Training a coding, cyber workforce in WV
Op-ed in the Charleston Daily-Mail
November 23, 2018
by Anne Barth
We often hear that students in school today will work in jobs that don’t even exist right now. Even just ten years ago, who knew that people would find work as Uber drivers, digital marketers or cloud computing specialists?
However, there is one area of existing, in-demand jobs that is growing—in software coding and cybersecurity. Right now, for example, there are 872 open cyber jobs in West Virginia, according to Cyberseek.org. Nationwide, there will be 1.8 million unfilled cyber jobs by 2022, and this sector is projected to grow at a rate of 28 percent through 2026.
For West Virginia—with a solid base of Federal agencies centered on homeland security and national defense already in place—this offers a great opportunity to accelerate training programs for these positions, which generally pay higher-than-average wages.
TechConnectWV hosted the recent WV Coding & Cyber Summit, with support from global technology giants like Intuit, IBM, McAfee, and Northrop Grumman, to highlight the incredible opportunities to grow West Virginia’s knowledge sector and digital economy. In-state tech companies were on hand, too, including Advantage Technology, Allegheny Science & Technology and Core10.
By matching industry needs with coding and cyber education programs offered throughout the state, West Virginia students will be prepared to fill these jobs. More than 200 people attended the Summit, including many representatives of higher education and a large contingent of both high school and university students.
Karen S. Evans, Assistant Secretary of the U.S. Department of Energy, told the group that West Virginia is “forward leaning” in addressing this opportunity now. Evans, a West Virginia native, works with industry to ensure the most advanced and secure energy infrastructure. She urged a continued focus on helping to train the cyber workforce that is needed both today and in the future.
Diane Miller, an executive at Northrop Grumman, shared the success her corporation has seen in the CyberPatriot program, aimed at engaging high school students in cybersecurity competition scenarios.
While West Virginia has several of these clubs around the state, more are needed to engage a greater number of students in hands-on experiences so that they can visualize and plan an academic pathway to a cyber career, whether it’s high school plus a two- or four-year degree.
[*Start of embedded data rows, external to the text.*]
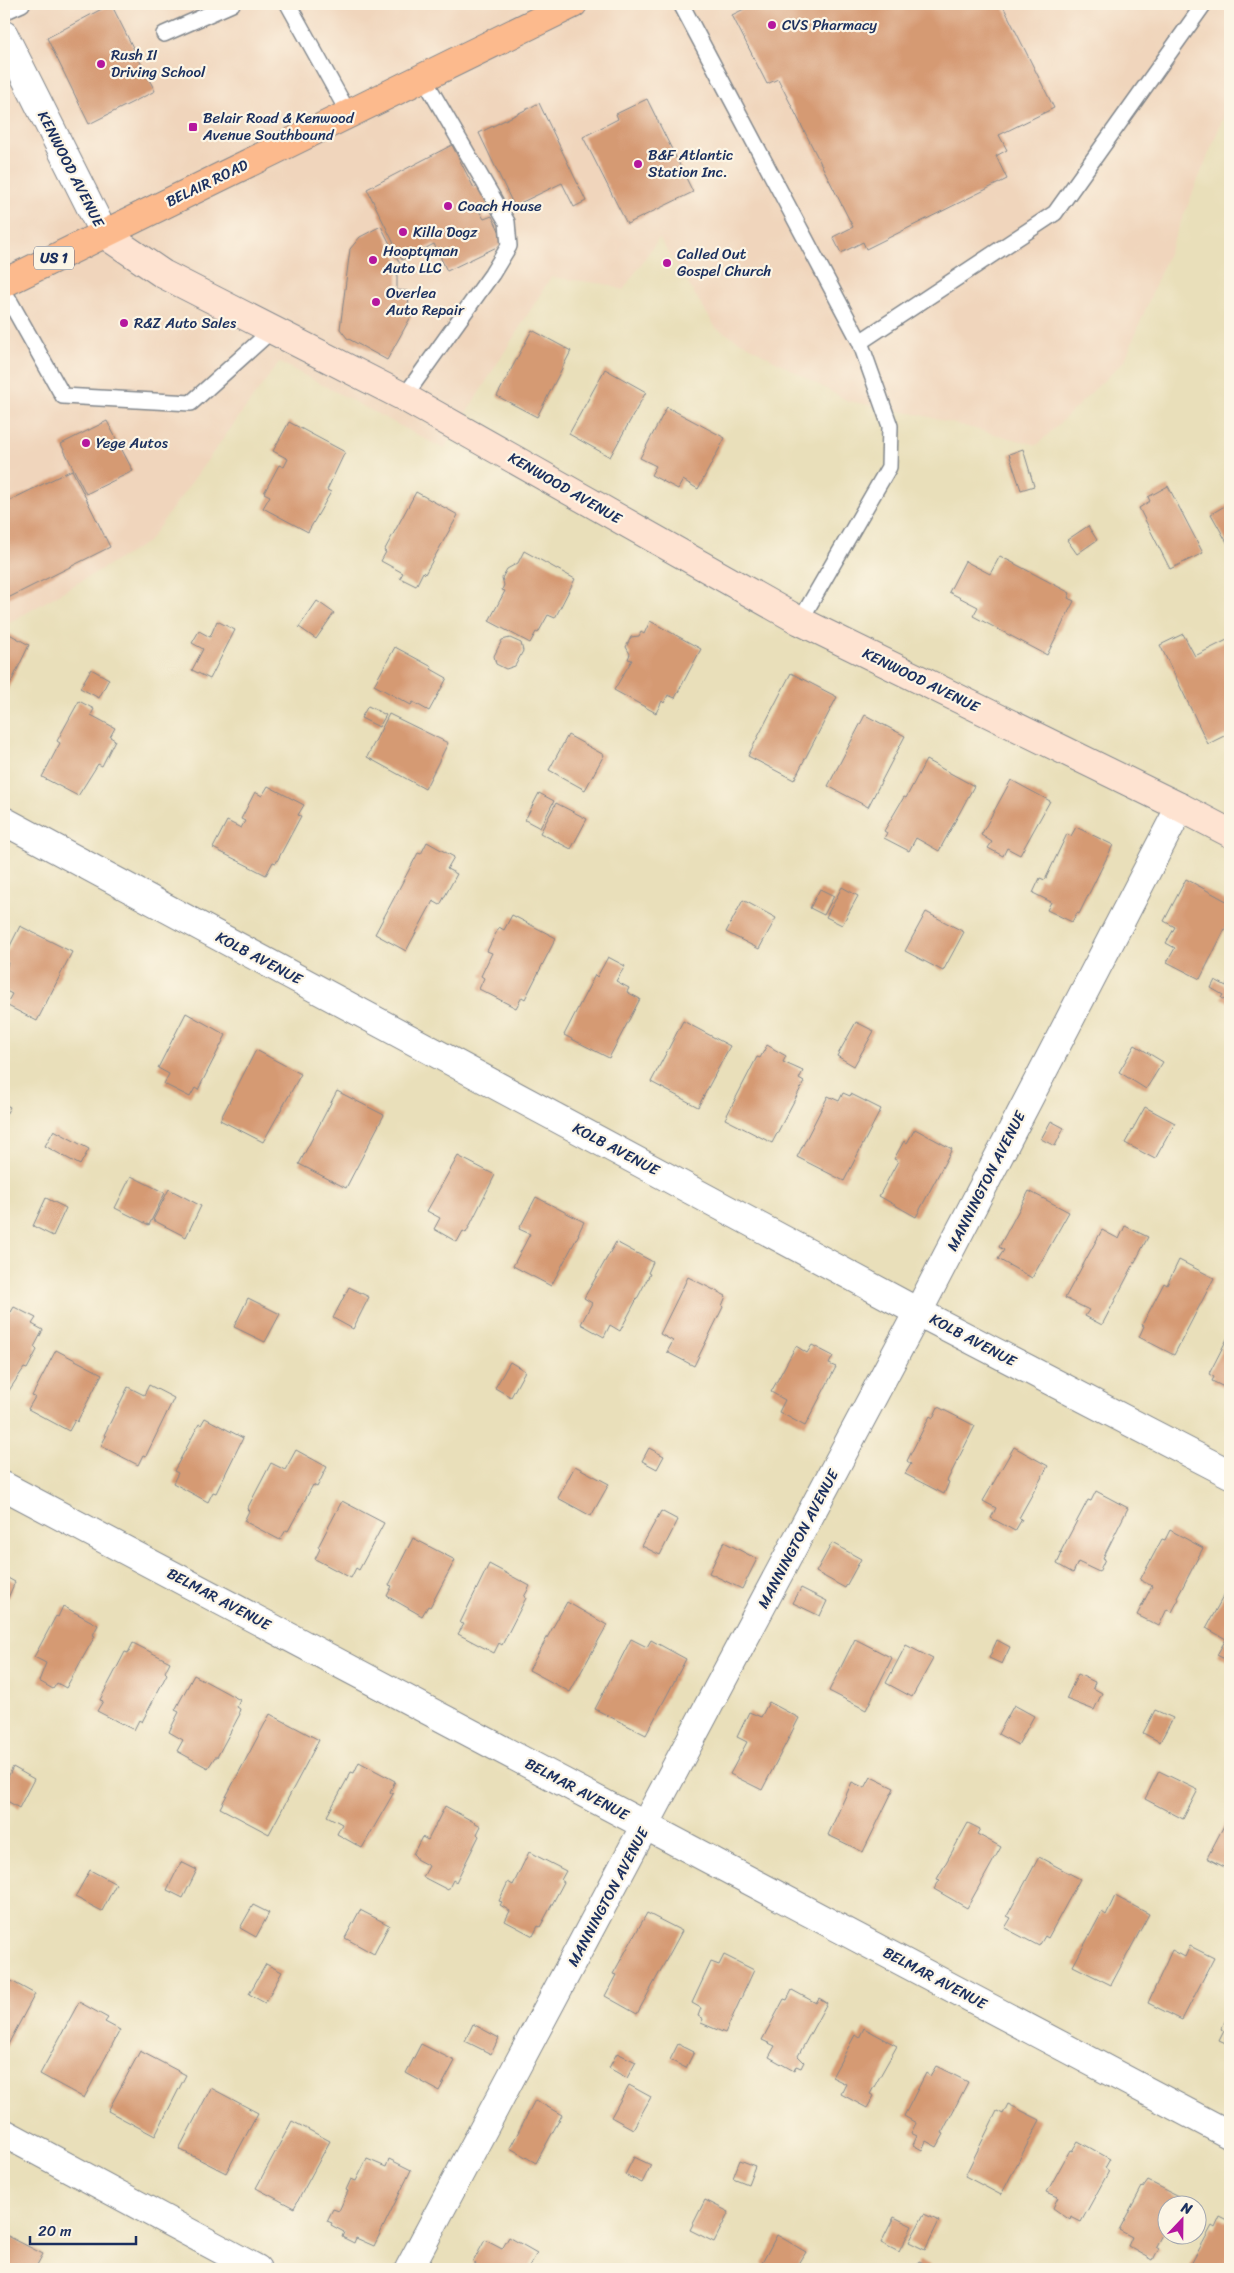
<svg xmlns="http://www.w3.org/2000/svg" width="1234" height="2273" viewBox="0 0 1234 2273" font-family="Sriracha,sans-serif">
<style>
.built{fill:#f0d5bc}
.building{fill:#d59a73}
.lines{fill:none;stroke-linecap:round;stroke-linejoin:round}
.lane-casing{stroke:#82878c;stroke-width:18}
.street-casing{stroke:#82878c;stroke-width:30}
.secondary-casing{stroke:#82878c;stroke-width:30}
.primary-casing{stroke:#82878c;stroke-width:30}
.lane{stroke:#fff;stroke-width:15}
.street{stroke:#fff;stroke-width:28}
.secondary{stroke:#fee3d1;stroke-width:28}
.primary{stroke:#fcba8d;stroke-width:28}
.poi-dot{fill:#b5179e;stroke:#fcf5e5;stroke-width:2}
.labels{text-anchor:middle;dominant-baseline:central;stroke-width:4.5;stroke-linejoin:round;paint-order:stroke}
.shield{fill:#fcf5e5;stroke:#5e6a86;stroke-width:1}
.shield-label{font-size:14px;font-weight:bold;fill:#1b2f5e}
.poi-label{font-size:15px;fill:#1b2f5e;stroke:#fcf5e5;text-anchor:start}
.street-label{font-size:15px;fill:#1b2f5e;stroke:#fcf5e5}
</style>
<rect width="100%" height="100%" fill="#fcf5e5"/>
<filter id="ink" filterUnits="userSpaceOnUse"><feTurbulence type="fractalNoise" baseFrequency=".02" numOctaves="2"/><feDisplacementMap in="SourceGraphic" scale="10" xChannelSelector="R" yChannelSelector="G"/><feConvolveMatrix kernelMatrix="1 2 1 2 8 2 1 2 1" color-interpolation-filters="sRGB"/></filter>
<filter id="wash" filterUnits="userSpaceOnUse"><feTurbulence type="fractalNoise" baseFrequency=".0096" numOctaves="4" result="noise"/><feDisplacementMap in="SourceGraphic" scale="20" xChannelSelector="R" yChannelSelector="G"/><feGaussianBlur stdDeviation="1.12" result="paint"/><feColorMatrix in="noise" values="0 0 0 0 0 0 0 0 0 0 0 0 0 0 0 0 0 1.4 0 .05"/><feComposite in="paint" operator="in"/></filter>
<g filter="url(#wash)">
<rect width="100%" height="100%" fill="#e9dfba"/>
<!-- built -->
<path class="built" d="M4,4H1230V101L1125,360L1037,445L921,415L848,401L716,328L659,238L623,290L605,284L551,277L444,449L279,362L148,542L4,626Z"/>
<g id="blocks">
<!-- building -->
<path class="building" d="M111,4L155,91L89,124L47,38Z
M754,4H1007L1003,6L1054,108L999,135L1007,150L996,156L1007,179L866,249L863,242L841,253L833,237L853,227L778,79L767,84L732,15Z
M647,99L693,192L627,224L583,137L618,119L616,114Z
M539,103L586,201L574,207L562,183L514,206L479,133Z
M452,145L474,188L480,185L489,204L478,209L484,219L492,216L505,243L447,271L434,244L402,260L367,189Z
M381,226L403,270L397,273V290L409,291L408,313H413L387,360L347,338L340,329L350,249L360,237Z
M532,330L571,351L537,417L497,396Z
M605,369L646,392L610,457L569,434Z
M667,407L725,438L698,489L683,480L678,489L651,475L656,466L640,458Z
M107,421L133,471L86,494L61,444Z
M289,422L345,452L327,490L331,492L308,532L263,508L270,496L264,493L279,465L284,467L288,459L273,451Z
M1023,449L1034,486L1021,490L1009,454Z
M72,470L110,547L4,600V503Z
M1168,486L1203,553L1170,569L1139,508L1150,501L1148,497Z
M416,492L458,515L425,574L423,572L416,586L400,578L403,573L381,561L386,552L384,551Z
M1230,503V545L1229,546L1211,514Z
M1088,526L1097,540L1077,554L1067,540Z
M524,551L575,579L555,618L548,615L538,633L536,632L530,643L489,621L505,591L502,590L504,585L502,578L507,569L518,563Z
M1000,556L1070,593L1068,598L1074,601L1047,655L973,616L978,607L949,592L965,561L990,574Z
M317,601L334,613L316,639L299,627Z
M217,621L235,630L210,679L192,670L203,649L192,643L199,631L210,637Z
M650,621L701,649L675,698L668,695L664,703L662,701L656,713L614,690L632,660L628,659L630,654L626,647L631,637L639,636L641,632L644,634Z
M4,631L29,645L4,697Z
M1183,634L1195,656L1227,640L1230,647V733L1208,744L1160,645Z
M510,638L521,643L523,651L515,666L506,669L496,664L494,656L502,640Z
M395,647L432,667L431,669L447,678L429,711L413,702L411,705L374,685Z
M91,669L109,679L99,698L80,688Z
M791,673L837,697L794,780L748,756Z
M79,701L94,709L91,715L115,728L110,737L115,740L102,766L98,764L78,796L42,777L60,743L57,741Z
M368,706L386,715L379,727L361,718Z
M389,714L448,743L425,789L367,757Z
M865,715L905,736L868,807L828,786Z
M568,735L604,755L585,790L549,770Z
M926,760L974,786L939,851L916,838L909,851L884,838L887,833L884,831L904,797L906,798Z
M1011,780L1050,801L1020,855L1007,848L1003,856L988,848L992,842L981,835Z
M268,786L304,805L298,815L301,816L276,863L273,862L266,875L213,848L227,821L241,828L245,821L241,819L255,792L262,796Z
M539,793L554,801L540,828L525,820Z
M556,803L587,819L571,849L540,833Z
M1076,827L1113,845L1079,914L1077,913L1072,922L1047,910L1051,902L1033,893L1040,878L1045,880L1067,834L1071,836Z
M427,842L454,857L447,869L457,874L440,905L433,901L406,951L375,934L418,853L421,854Z
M1186,879L1230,903V919L1200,979L1167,962L1175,948L1166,943L1175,927L1164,921Z
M842,887L858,896L842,925L826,917Z
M820,889L834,896L824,915L810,908Z
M743,900L776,918L759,949L726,932Z
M926,912L964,932L943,971L905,951Z
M512,915L556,938L525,999L522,997L516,1008L479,989L484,978L481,976L492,953L487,951L499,927L504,930Z
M20,926L72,952L37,1021L6,1005L12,994L4,990V972L8,963L4,961V958Z
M608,957L625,966L616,981L629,988L627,992L640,999L609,1058L564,1035L595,975L597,977Z
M1230,977V1003L1221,998L1223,995L1211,988L1215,980L1226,986Z
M186,1013L226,1035L198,1090L195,1088L190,1097L164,1084L169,1074L158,1068Z
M683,1021L730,1046L698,1107L651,1082Z
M856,1022L874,1031L854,1066L837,1056Z
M767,1045L786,1056L783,1062L803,1071L799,1079L804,1082L772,1143L725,1119L757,1057L760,1058Z
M1135,1045L1163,1062L1146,1089L1119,1072Z
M256,1050L301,1074L263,1142L220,1120Z
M337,1091L384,1115L346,1188L299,1164Z
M843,1093L850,1096L851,1094L881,1109L844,1181L797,1157L828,1096L839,1101Z
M4,1104L10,1107L4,1118Z
M1145,1107L1175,1123L1155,1159L1125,1143Z
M1051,1121L1064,1128L1055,1146L1041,1139Z
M915,1129L952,1149L916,1217L879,1196L898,1161L894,1159L904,1141L907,1143Z
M54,1130L89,1149L80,1165L45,1146Z
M458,1156L495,1175L466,1233L463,1231L457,1242L434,1229L440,1218L427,1211Z
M131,1176L165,1193L149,1225L115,1208Z
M169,1189L201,1206L186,1237L153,1220Z
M1029,1191L1069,1212L1032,1278L998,1259L1004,1250L999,1247Z
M536,1197L584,1222L578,1234H579L551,1286L513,1266L530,1234L519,1229Z
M46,1198L66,1208L53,1236L33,1226Z
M1125,1226L1148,1237L1102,1325L1085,1316L1089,1310L1065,1298L1102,1230L1119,1239Z
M616,1242L653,1262L648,1273L650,1274L620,1331L610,1325L604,1337L581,1324L592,1303L584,1298Z
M1179,1260L1214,1278L1174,1355L1139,1337L1144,1326L1142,1325L1164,1283L1167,1285Z
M688,1277L726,1296L722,1306L723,1307L694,1366L667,1352L673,1341L660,1334Z
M349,1287L369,1297L353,1329L333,1318Z
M248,1298L280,1314L265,1342L234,1327Z
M14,1307L36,1318L32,1324L43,1330L34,1347L37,1350L27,1369L24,1368L6,1395L4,1394V1308L11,1312Z
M1230,1333V1390L1212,1381L1214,1377L1209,1374Z
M812,1345L833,1356L829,1364L836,1367L805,1426L779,1412L785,1400L771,1392L796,1346L807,1353Z
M56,1350L102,1374L77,1422L75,1420L69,1431L28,1409L35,1397L32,1396Z
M510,1362L525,1371L511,1397L495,1388Z
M149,1385L174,1398L146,1456L143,1455L138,1465L101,1446L106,1436L104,1435L128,1387L144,1395Z
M938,1407L975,1426L947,1481L949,1482L944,1494L905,1474L911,1464L907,1461L930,1416L933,1418Z
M205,1418L243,1438L216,1493L213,1492L208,1502L173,1483L178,1473L174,1471L199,1424L201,1425Z
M1014,1447L1048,1466L1019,1518L1022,1519L1015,1531L991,1518L996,1508L983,1501Z
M649,1448L664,1456L657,1469L642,1461Z
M296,1450L327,1467L317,1487L313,1485L288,1531L286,1530L280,1540L244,1521L249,1511L247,1509L271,1463L285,1470Z
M575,1466L609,1484L591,1516L558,1498Z
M1096,1491L1128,1508L1103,1558L1105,1559L1099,1572L1078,1562L1073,1573L1057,1564L1062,1553H1060L1088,1500L1091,1501Z
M342,1501L384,1523L359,1570L356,1568L351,1578L315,1559L320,1549L318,1547Z
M661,1511L678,1520L660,1555L642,1546Z
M1170,1530L1203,1548L1177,1598L1179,1599L1172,1612L1167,1609L1159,1626L1137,1615L1152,1586L1140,1580L1162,1539L1165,1540Z
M413,1538L455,1560L430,1607L428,1606L422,1616L387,1596L392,1586L389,1585Z
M724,1542L757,1559L742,1589L709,1573Z
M832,1543L861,1559L845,1588L816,1572Z
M489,1564L530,1586L524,1597L526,1598L502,1645L499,1643L494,1653L458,1634L464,1624L460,1623Z
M4,1576L15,1582L4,1607Z
M1230,1584V1662L1217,1655L1226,1639L1206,1628Z
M801,1588L827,1601L820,1616L793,1603Z
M567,1602L607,1625L570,1692L529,1670Z
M63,1606L98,1625L93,1635L95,1636L66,1688L57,1683L53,1689L39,1681L46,1663L34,1657L56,1616L58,1617Z
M631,1639L647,1647L651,1640L686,1659L646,1735L595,1709Z
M855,1639L892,1658L866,1710L829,1691Z
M997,1640L1010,1647L1002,1664L989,1658Z
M133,1643L170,1662L165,1672L167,1674L142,1722L139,1720L134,1730L97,1711L103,1701L100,1700L125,1652L128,1653Z
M906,1645L933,1659L912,1697L886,1683Z
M1078,1674L1095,1682L1093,1688L1102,1693L1094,1710L1066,1699Z
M194,1675L240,1700L237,1707L240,1709L239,1712L240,1714L217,1757H215L208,1768L177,1751L183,1740L169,1732L179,1712L175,1710Z
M769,1702L799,1718L762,1790L730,1774L747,1742L737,1737L749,1712L761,1717Z
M1014,1705L1034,1716L1018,1745L998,1734Z
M1155,1710L1173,1718L1160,1742L1143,1733Z
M270,1714L319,1740L269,1834L220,1808Z
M359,1762L395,1781L390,1792L393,1794L362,1848L337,1834L342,1824L327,1816L351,1772L354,1773Z
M13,1767L34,1779L19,1808L4,1799V1785Z
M1159,1771L1198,1790L1183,1819L1145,1799Z
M871,1777L894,1788L863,1852L828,1835L852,1782L865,1788Z
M445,1806L481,1826L477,1834L479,1836L456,1882L453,1880L448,1890L423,1877L429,1866L416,1859V1857L413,1854L422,1837L428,1840Z
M1228,1818L1230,1819V1870L1207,1858Z
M968,1823L980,1829L977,1834L1001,1847L967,1908L934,1889L940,1880L937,1879Z
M529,1852L566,1871L561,1880L564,1882L540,1927L538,1926L533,1936L505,1921L510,1911L500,1905L502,1902L499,1901L508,1882L513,1885Z
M1039,1857L1080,1879L1048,1938L1045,1936L1039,1946L1005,1928L1011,1918L1007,1916Z
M181,1862L197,1870L183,1898L167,1890Z
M90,1870L116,1884L102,1911L75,1897Z
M1115,1896L1149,1914L1111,1985L1073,1966L1102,1912L1106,1915Z
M253,1905L269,1913L256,1937L240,1928Z
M360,1910L389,1925L374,1954L345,1938Z
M647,1913L682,1931L637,2014L605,1996L616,1975L613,1974Z
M1190,1946L1214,1958L1182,2020L1148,2003L1172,1950L1185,1957Z
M724,1955L754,1970L725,2033L701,2023L703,2019L698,2016L701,2008L692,2003L711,1962L719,1965Z
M266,1964L282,1972L265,2003L249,1994Z
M4,1977L35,1994L4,2052Z
M792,1990L816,2003L819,1998L827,2003L798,2056L804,2062L801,2068L796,2066L794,2071L769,2057L775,2046L762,2040L784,1999L787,2000Z
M79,2002L108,2018L105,2022L120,2030L84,2098L40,2074Z
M1230,2012V2046L1219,2041L1224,2031L1221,2029Z
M473,2024L499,2038L491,2054L465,2041Z
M864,2028L897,2046L870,2094L874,2096L867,2108L841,2094L846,2084L832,2077L855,2035L859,2038Z
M421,2044L455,2061L439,2091L406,2073Z
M678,2044L694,2052L686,2068L670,2060Z
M140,2051L186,2075L155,2136L108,2111Z
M617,2053L636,2062L627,2078L609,2068Z
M936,2066L968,2082L942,2133L944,2134L937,2147L926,2141L922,2150L913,2145L917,2136L911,2133L916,2123L904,2116L926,2073L930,2076Z
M629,2085L651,2097L633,2129L611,2117Z
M211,2088L258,2113L226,2173L179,2149Z
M535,2100L562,2115L536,2163L510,2148Z
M1008,2104L1040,2120L1001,2195L965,2176L997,2111L1003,2114Z
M292,2121L330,2141L294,2208L256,2188Z
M1078,2141L1110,2159L1105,2168L1109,2171L1081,2222L1071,2217L1070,2220L1053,2208L1058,2197L1047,2192L1070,2150L1072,2151Z
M634,2157L651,2165L642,2183L625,2175Z
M367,2159L386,2167L389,2159L411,2170L374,2246L356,2238L354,2243L342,2237L344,2232L331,2225L332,2223L327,2221L333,2209L339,2211L348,2191L346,2190L351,2179L356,2181Z
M740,2160L755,2166L748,2184L733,2178Z
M1148,2181L1182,2198L1178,2206H1166V2227L1156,2246L1159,2248L1153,2260L1128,2246L1132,2237L1119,2230L1142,2187L1143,2188Z
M705,2200L729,2212L714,2242L690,2230Z
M924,2214L939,2221L925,2250L909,2242Z
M894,2217L912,2226L899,2252L881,2243Z
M1220,2217L1230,2222V2269H1193L1190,2266L1212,2226L1215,2228Z
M6,2235L43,2254L37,2265L40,2266L38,2269H4V2239Z
M777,2235L806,2252L796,2269H772L762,2263Z
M509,2237L537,2253L528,2269H473L476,2264L473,2262L485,2240L502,2249Z
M919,2261L932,2267L931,2269H915Z"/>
</g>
</g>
<g filter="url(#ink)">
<use href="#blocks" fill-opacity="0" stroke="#82878c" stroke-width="1"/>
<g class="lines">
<defs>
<path id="lane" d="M288,4L349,114
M681,4L860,342L890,426L889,467L800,621
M4,12L22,4
M164,34L232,4
M4,291L63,396L191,403L272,330
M860,342L1055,213L1204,4
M404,397L492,274L509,246L507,222L423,77"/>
<path id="street" d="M4,35L104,234
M4,821L918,1312L1230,1474
M4,1486L1230,2135
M4,2133L257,2269
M409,2269L918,1312L1180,807"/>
<path id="secondary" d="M104,234L163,274L404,397L800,621L1180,807L1230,833"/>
<path id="primary" d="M4,283L573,4"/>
</defs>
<!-- lane casing -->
<use href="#lane" class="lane-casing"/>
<!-- street casing -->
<use href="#street" class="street-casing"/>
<!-- secondary casing -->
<use href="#secondary" class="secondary-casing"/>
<!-- primary casing -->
<use href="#primary" class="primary-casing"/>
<!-- lane -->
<use href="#lane" class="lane"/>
<!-- street -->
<use href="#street" class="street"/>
<!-- secondary -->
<use href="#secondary" class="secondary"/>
<!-- primary -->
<use href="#primary" class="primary"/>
</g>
</g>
<!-- markers -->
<g class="poi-dot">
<circle cx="772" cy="25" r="5"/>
<circle cx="101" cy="64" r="5"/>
<rect x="188" y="122" width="10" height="10" rx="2.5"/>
<circle cx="638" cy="164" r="5"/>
<circle cx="448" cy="206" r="5"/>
<circle cx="403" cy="232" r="5"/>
<circle cx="373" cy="260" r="5"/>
<circle cx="667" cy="263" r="5"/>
<circle cx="376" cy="302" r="5"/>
<circle cx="124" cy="323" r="5"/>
<circle cx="86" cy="443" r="5"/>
</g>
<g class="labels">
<!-- shield labels -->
<rect class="shield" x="34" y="246.5" width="40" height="23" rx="4"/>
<g class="shield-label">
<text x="54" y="258">US 1</text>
</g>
<!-- poi labels -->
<g class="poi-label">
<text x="782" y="25">CVS Pharmacy</text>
<text x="111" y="55">Rush II<tspan x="111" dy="17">Driving School</tspan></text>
<text x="203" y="118">Belair Road &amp; Kenwood<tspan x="203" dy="17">Avenue Southbound</tspan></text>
<text x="648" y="155">B&amp;F Atlantic<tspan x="648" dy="17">Station Inc.</tspan></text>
<text x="458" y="206">Coach House</text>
<text x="413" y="232">Killa Dogz</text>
<text x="383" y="251">Hooptyman<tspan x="383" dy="17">Auto LLC</tspan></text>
<text x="677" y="254">Called Out<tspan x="677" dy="17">Gospel Church</tspan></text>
<text x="386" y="293">Overlea<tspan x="386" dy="17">Auto Repair</tspan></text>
<text x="134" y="323">R&amp;Z Auto Sales</text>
<text x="96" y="443">Yege Autos</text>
</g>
<!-- street labels -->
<g class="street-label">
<text transform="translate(71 169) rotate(63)">KENWOOD AVENUE</text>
<text transform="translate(207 183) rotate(-26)">BELAIR ROAD</text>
<text transform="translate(565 488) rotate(30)">KENWOOD AVENUE</text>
<text transform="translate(921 680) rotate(26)">KENWOOD AVENUE</text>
<text transform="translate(259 958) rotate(28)">KOLB AVENUE</text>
<text transform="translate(616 1149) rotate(28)">KOLB AVENUE</text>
<text transform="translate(986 1181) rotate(-63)">MANNINGTON AVENUE</text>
<text transform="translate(973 1340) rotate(28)">KOLB AVENUE</text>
<text transform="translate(798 1539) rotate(-62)">MANNINGTON AVENUE</text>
<text transform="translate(219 1599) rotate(28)">BELMAR AVENUE</text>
<text transform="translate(577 1789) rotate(28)">BELMAR AVENUE</text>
<text transform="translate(608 1897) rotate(-62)">MANNINGTON AVENUE</text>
<text transform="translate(935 1978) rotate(28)">BELMAR AVENUE</text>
</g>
</g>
<!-- margin -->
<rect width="1234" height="2273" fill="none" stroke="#fcf5e5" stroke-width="20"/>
<!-- north arrow -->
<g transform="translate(1182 2220) rotate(22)"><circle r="24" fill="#fcf5e5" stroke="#a2a6af"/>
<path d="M0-4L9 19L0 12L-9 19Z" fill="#b5179e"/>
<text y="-8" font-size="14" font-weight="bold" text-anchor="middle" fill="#1b2f5e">N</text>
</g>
<!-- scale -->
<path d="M30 2236v8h106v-8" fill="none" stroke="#1b2f5e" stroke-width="2.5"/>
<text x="38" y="2236" font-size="15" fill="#1b2f5e" stroke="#fcf5e5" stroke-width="4" paint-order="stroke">20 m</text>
</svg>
As Ms. Miller pointed out, cyber is a profession that has something for everyone, depending on their aptitudes and preferences. That’s one of the great things about “middle tech” jobs—not all of them require four years of college. Even better, many of these middle tech jobs are outside the traditional tech hubs on the two coasts, according to the Brookings Institution, which bodes well for West Virginia.
Jason Rolleston, a Pocahontas County native who is now a vice president with antivirus software giant McAfee, pointed out that West Virginians have a rich tradition of finding ways to make things work. They can take that same mentality of finding creative solutions and apply it to cyber, he said, but many don’t realize–or don’t believe–they can do so. What we need to do is help them realize this is possible—that what you need to know as an auto mechanic can translate to a career in cyber.
Timi Hadra, the top IBM executive at the sprawling Rocket Center facility in Mineral County, talked about how she is partnering with West Virginia educators to implement innovative apprenticeship training programs.
In a recent CBS News report, it was reported that IBM is investing $1 billion in initiatives like apprenticeships to train workers for what it calls “new collar” jobs – a phrase coined by IBM president and CEO Ginni Rometty for workers who have technology skills but not a four-year college degree. Some of this investment will come to West Virginia if we can find the right skill sets.
TechConnectWV was pleased to have brought everyone together recently for this Summit and to showcase not only these career opportunities, but also the interconnected efforts underway to grow this sector and diversify our economy.
West Virginia must continue to invest and expand its coding and cybersecurity learning opportunities – at all levels. By doing so, the Mountain State will create a larger pool of tech talent, engage more fully in the digital economy and be in a more competitive position to capitalize on these emerging coding and cyber employment opportunities.
Anne Barth is Executive Director of TechConnect West Virginia, which is a statewide economic development organization dedicated to the advancement of science, technology, and the innovation economy in West Virginia.